## start
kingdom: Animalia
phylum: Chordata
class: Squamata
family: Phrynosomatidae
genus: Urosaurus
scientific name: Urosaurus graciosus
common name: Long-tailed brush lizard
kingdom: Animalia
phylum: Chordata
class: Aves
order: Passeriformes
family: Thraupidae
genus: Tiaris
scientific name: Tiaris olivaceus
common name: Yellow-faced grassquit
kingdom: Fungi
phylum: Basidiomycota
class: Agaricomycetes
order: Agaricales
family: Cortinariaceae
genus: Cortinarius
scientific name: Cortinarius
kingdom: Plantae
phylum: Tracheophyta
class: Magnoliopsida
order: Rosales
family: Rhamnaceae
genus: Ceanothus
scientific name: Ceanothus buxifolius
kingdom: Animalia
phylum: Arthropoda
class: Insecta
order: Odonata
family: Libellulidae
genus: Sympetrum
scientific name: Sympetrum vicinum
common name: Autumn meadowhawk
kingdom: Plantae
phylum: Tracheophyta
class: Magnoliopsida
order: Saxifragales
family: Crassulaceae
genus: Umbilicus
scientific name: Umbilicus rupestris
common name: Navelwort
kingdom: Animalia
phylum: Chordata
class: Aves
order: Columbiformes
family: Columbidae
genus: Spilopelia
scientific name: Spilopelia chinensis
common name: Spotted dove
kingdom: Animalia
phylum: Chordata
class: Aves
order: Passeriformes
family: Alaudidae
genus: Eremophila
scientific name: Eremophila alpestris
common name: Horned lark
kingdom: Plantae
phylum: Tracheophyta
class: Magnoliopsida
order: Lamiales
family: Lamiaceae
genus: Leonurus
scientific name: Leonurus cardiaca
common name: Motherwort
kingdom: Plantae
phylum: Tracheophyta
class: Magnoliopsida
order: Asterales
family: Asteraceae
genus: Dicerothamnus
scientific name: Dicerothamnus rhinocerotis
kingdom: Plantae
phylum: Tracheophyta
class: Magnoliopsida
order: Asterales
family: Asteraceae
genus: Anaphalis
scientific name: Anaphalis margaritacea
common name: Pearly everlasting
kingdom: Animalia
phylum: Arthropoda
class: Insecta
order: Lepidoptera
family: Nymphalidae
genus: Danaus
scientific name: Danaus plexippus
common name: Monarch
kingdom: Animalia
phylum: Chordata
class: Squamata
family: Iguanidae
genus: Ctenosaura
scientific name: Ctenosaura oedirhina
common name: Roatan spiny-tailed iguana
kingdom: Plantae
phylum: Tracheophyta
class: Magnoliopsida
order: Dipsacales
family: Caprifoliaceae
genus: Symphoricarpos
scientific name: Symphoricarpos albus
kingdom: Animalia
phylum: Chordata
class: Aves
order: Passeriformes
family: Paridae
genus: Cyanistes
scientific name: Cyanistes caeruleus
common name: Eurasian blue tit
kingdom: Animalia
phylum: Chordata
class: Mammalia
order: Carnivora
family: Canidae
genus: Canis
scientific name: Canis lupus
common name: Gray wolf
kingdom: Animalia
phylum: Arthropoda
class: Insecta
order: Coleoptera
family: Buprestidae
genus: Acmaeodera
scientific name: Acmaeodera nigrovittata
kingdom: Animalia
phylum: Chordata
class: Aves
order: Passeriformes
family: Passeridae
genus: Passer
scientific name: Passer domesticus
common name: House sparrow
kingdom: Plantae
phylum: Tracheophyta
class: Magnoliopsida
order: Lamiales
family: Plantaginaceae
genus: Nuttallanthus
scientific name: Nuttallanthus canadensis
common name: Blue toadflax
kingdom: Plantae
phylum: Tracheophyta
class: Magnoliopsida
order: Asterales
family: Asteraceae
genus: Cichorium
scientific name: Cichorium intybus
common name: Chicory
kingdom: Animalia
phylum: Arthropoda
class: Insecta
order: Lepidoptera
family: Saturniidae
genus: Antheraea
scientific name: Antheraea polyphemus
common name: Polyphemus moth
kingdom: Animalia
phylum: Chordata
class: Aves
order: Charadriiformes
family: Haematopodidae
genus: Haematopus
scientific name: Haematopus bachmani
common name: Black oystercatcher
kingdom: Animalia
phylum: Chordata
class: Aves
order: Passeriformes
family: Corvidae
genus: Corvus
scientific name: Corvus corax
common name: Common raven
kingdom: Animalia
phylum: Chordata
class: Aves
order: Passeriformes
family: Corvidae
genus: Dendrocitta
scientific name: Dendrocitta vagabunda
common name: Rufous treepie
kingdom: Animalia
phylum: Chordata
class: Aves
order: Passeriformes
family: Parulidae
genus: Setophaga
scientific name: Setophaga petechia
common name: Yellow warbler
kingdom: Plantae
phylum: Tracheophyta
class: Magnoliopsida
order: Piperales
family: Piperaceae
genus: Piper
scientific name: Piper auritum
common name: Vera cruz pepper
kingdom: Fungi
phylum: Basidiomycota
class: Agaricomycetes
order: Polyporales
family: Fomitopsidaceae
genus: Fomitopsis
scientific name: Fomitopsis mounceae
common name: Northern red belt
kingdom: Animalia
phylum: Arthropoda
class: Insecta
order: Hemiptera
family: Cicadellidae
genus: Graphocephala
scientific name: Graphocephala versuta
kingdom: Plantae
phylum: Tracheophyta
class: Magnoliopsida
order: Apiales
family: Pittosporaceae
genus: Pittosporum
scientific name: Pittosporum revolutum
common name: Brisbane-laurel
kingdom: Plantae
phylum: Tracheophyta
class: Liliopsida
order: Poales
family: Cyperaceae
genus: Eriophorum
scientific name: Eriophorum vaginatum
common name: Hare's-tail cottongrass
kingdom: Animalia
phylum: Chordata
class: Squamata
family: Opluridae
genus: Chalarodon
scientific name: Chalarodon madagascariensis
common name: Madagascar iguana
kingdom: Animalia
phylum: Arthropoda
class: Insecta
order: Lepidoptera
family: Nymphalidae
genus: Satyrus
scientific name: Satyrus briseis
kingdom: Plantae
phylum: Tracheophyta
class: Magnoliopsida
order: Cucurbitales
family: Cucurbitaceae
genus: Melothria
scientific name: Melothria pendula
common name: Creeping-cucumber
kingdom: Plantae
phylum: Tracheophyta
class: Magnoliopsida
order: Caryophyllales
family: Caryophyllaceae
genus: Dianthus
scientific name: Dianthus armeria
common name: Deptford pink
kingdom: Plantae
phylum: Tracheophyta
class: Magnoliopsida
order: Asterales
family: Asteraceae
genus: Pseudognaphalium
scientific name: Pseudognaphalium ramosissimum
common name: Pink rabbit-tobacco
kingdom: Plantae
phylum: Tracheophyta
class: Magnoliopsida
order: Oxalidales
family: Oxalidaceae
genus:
## end
== Exercise instructions ==
Copy every line from the items above word for word.

== Answer to this exercise ==
kingdom: Animalia
phylum: Chordata
class: Squamata
family: Phrynosomatidae
genus: Urosaurus
scientific name: Urosaurus graciosus
common name: Long-tailed brush lizard
kingdom: Animalia
phylum: Chordata
class: Aves
order: Passeriformes
family: Thraupidae
genus: Tiaris
scientific name: Tiaris olivaceus
common name: Yellow-faced grassquit
kingdom: Fungi
phylum: Basidiomycota
class: Agaricomycetes
order: Agaricales
family: Cortinariaceae
genus: Cortinarius
scientific name: Cortinarius
kingdom: Plantae
phylum: Tracheophyta
class: Magnoliopsida
order: Rosales
family: Rhamnaceae
genus: Ceanothus
scientific name: Ceanothus buxifolius
kingdom: Animalia
phylum: Arthropoda
class: Insecta
order: Odonata
family: Libellulidae
genus: Sympetrum
scientific name: Sympetrum vicinum
common name: Autumn meadowhawk
kingdom: Plantae
phylum: Tracheophyta
class: Magnoliopsida
order: Saxifragales
family: Crassulaceae
genus: Umbilicus
scientific name: Umbilicus rupestris
common name: Navelwort
kingdom: Animalia
phylum: Chordata
class: Aves
order: Columbiformes
family: Columbidae
genus: Spilopelia
scientific name: Spilopelia chinensis
common name: Spotted dove
kingdom: Animalia
phylum: Chordata
class: Aves
order: Passeriformes
family: Alaudidae
genus: Eremophila
scientific name: Eremophila alpestris
common name: Horned lark
kingdom: Plantae
phylum: Tracheophyta
class: Magnoliopsida
order: Lamiales
family: Lamiaceae
genus: Leonurus
scientific name: Leonurus cardiaca
common name: Motherwort
kingdom: Plantae
phylum: Tracheophyta
class: Magnoliopsida
order: Asterales
family: Asteraceae
genus: Dicerothamnus
scientific name: Dicerothamnus rhinocerotis
kingdom: Plantae
phylum: Tracheophyta
class: Magnoliopsida
order: Asterales
family: Asteraceae
genus: Anaphalis
scientific name: Anaphalis margaritacea
common name: Pearly everlasting
kingdom: Animalia
phylum: Arthropoda
class: Insecta
order: Lepidoptera
family: Nymphalidae
genus: Danaus
scientific name: Danaus plexippus
common name: Monarch
kingdom: Animalia
phylum: Chordata
class: Squamata
family: Iguanidae
genus: Ctenosaura
scientific name: Ctenosaura oedirhina
common name: Roatan spiny-tailed iguana
kingdom: Plantae
phylum: Tracheophyta
class: Magnoliopsida
order: Dipsacales
family: Caprifoliaceae
genus: Symphoricarpos
scientific name: Symphoricarpos albus
kingdom: Animalia
phylum: Chordata
class: Aves
order: Passeriformes
family: Paridae
genus: Cyanistes
scientific name: Cyanistes caeruleus
common name: Eurasian blue tit
kingdom: Animalia
phylum: Chordata
class: Mammalia
order: Carnivora
family: Canidae
genus: Canis
scientific name: Canis lupus
common name: Gray wolf
kingdom: Animalia
phylum: Arthropoda
class: Insecta
order: Coleoptera
family: Buprestidae
genus: Acmaeodera
scientific name: Acmaeodera nigrovittata
kingdom: Animalia
phylum: Chordata
class: Aves
order: Passeriformes
family: Passeridae
genus: Passer
scientific name: Passer domesticus
common name: House sparrow
kingdom: Plantae
phylum: Tracheophyta
class: Magnoliopsida
order: Lamiales
family: Plantaginaceae
genus: Nuttallanthus
scientific name: Nuttallanthus canadensis
common name: Blue toadflax
kingdom: Plantae
phylum: Tracheophyta
class: Magnoliopsida
order: Asterales
family: Asteraceae
genus: Cichorium
scientific name: Cichorium intybus
common name: Chicory
kingdom: Animalia
phylum: Arthropoda
class: Insecta
order: Lepidoptera
family: Saturniidae
genus: Antheraea
scientific name: Antheraea polyphemus
common name: Polyphemus moth
kingdom: Animalia
phylum: Chordata
class: Aves
order: Charadriiformes
family: Haematopodidae
genus: Haematopus
scientific name: Haematopus bachmani
common name: Black oystercatcher
kingdom: Animalia
phylum: Chordata
class: Aves
order: Passeriformes
family: Corvidae
genus: Corvus
scientific name: Corvus corax
common name: Common raven
kingdom: Animalia
phylum: Chordata
class: Aves
order: Passeriformes
family: Corvidae
genus: Dendrocitta
scientific name: Dendrocitta vagabunda
common name: Rufous treepie
kingdom: Animalia
phylum: Chordata
class: Aves
order: Passeriformes
family: Parulidae
genus: Setophaga
scientific name: Setophaga petechia
common name: Yellow warbler
kingdom: Plantae
phylum: Tracheophyta
class: Magnoliopsida
order: Piperales
family: Piperaceae
genus: Piper
scientific name: Piper auritum
common name: Vera cruz pepper
kingdom: Fungi
phylum: Basidiomycota
class: Agaricomycetes
order: Polyporales
family: Fomitopsidaceae
genus: Fomitopsis
scientific name: Fomitopsis mounceae
common name: Northern red belt
kingdom: Animalia
phylum: Arthropoda
class: Insecta
order: Hemiptera
family: Cicadellidae
genus: Graphocephala
scientific name: Graphocephala versuta
kingdom: Plantae
phylum: Tracheophyta
class: Magnoliopsida
order: Apiales
family: Pittosporaceae
genus: Pittosporum
scientific name: Pittosporum revolutum
common name: Brisbane-laurel
kingdom: Plantae
phylum: Tracheophyta
class: Liliopsida
order: Poales
family: Cyperaceae
genus: Eriophorum
scientific name: Eriophorum vaginatum
common name: Hare's-tail cottongrass
kingdom: Animalia
phylum: Chordata
class: Squamata
family: Opluridae
genus: Chalarodon
scientific name: Chalarodon madagascariensis
common name: Madagascar iguana
kingdom: Animalia
phylum: Arthropoda
class: Insecta
order: Lepidoptera
family: Nymphalidae
genus: Satyrus
scientific name: Satyrus briseis
kingdom: Plantae
phylum: Tracheophyta
class: Magnoliopsida
order: Cucurbitales
family: Cucurbitaceae
genus: Melothria
scientific name: Melothria pendula
common name: Creeping-cucumber
kingdom: Plantae
phylum: Tracheophyta
class: Magnoliopsida
order: Caryophyllales
family: Caryophyllaceae
genus: Dianthus
scientific name: Dianthus armeria
common name: Deptford pink
kingdom: Plantae
phylum: Tracheophyta
class: Magnoliopsida
order: Asterales
family: Asteraceae
genus: Pseudognaphalium
scientific name: Pseudognaphalium ramosissimum
common name: Pink rabbit-tobacco
kingdom: Plantae
phylum: Tracheophyta
class: Magnoliopsida
order: Oxalidales
family: Oxalidaceae
genus:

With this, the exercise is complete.